By Judy Stark, FrontDoor.com | Published: 10/16/2008

Tampa is convenient to several world-famous theme parks, such as Walt Disney World, Universal Studios and Busch Gardens Africa.
We work in the office towers you see as you fly into Tampa International Airport, and we live in the neighborhoods you pass as you drive west to the beach towns along the gulf.
Wise About Weather
For starters, here on the West Coast of Florida we live and die by the weather. On Christmas Day, we stand on the beach in shorts and T-shirts, posing for camera phone pictures we send to our friends and families shivering back up North.
But from June 1 through Nov. 30, we live in Hurricane Alley, and we know only too well not to mess with those storms. Live here and you'll learn to pack your hurricane kit (batteries, portable radio, flashlights, bottled water, tuna, peanut butter and jelly, snack cakes) and how to protect your windows against flying debris: plywood or shutters or impact-resistant glass. We know which evacuation zone we're in, where to go if we're ordered to leave and where the pet-friendly shelters are. And we know the language of hurricanes, tossing around terms like "cone of probability" and "Category 5."
Fun Seekers
On a happier note, we're less than two hours from those world-famous theme parks in Orlando: Universal Studios and Walt Disney World. Tip: The best time to visit is just before the tourists descend. Early December, for example, the parks are lightly visited, so that's when we go. We enjoy the holiday decorations and entertainment and ride the rides without standing in long lines.
Speaking of the winter holidays, we go nuts around here for Christmas lights. One of the local legends: the Oakdale Christmas House at 2719 Oakdale St. in St. Petersburg, which boasts more than 600,000 lights on a half-acre with 200 lighted figures, 200 animated objects, 60 snowmen and, well, words fail. It defies description.

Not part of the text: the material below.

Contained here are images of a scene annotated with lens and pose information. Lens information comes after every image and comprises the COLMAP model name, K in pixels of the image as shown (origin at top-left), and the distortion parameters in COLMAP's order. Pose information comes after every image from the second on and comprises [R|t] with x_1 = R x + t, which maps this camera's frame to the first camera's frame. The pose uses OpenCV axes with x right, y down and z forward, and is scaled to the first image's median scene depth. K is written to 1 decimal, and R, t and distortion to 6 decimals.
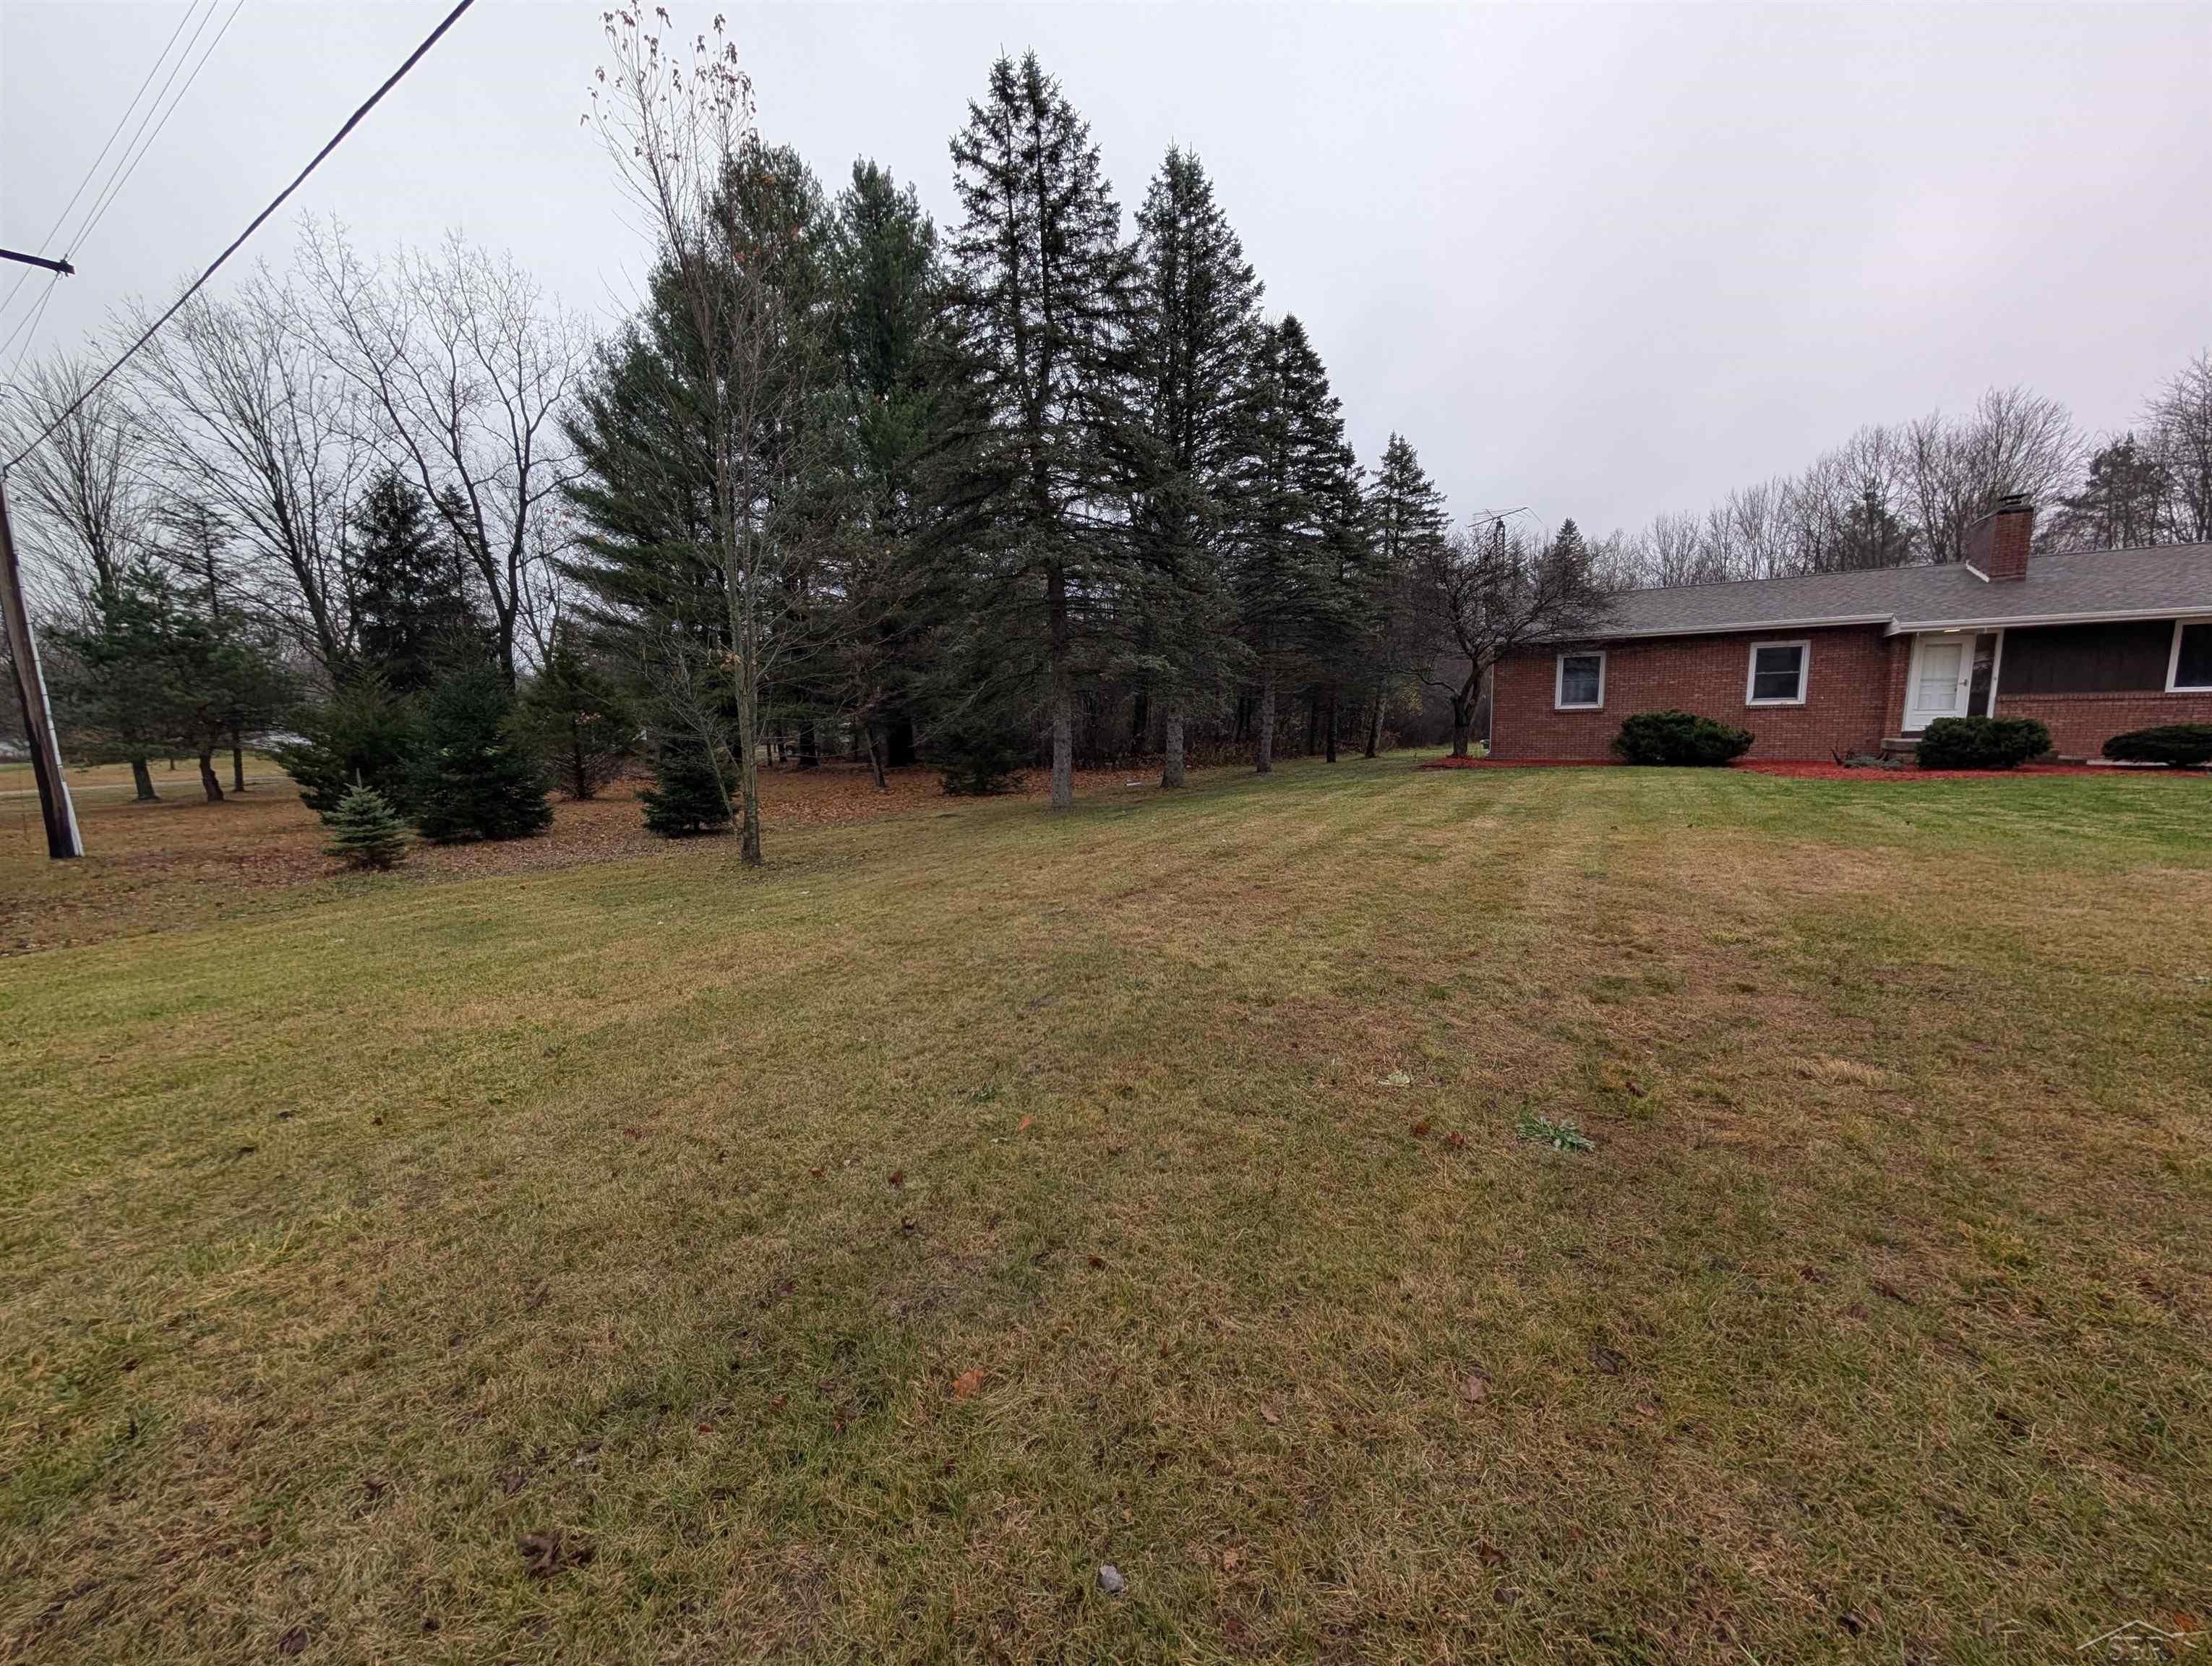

Every year, the boys of summer spend their springtimes with us at spring training. The New York Yankees play at Legends Field in Tampa. The Philadelphia Phillies are at Bright House Networks Field in Clearwater. The Toronto Blue Jays play at Knology Park in Dunedin, where they sing "O Canada" along with "The Star-Spangled Banner" at the start of every game. If there is a better place to be on a spring afternoon than in an outdoor stadium with a hot dog and a beer, we don't know where it could be.
Tabloid Fodder
All of the "only in Florida" stories you read in the supermarket tabloids are true. There are alligators that eat dogs (after humans feed the 'gators bread or marshmallows) or stop traffic by strolling across a busy highway. It's true a pelican pierced a woman's cheek when they collided as she waded off Treasure Island. (The damage: 26 stitches to the woman; no report on the pelican.) There's still the hanging-chad nightmare of the 2000 presidential election, the St. Petersburg teenager who had the hiccups for six weeks and the image of the Virgin Mary that magically appeared in the window of an office building in Clearwater. In an area that Hulk Hogan calls home and John Travolta often visits, nothing is a surprise.
Uniquely Tampa
We know this: No beverage is sweeter than the juice you squeeze from your own backyard citrus tree right before breakfast. No strawberries are tastier than the ones you pick yourself, buy at a roadside stand in February or eat embellished with whipped cream at the Strawberry Festival every spring in Plant City. And no day of the year is happier than the one in mid-October when silence descends over the Tampa Bay area as air conditioners everywhere are turned off and windows that have been tightly closed since May are opened. The temperature has dropped. The humidity has fallen. We've survived another steamy summer, and it's time to get out and enjoy all the things that make Tampa Bay like nowhere else.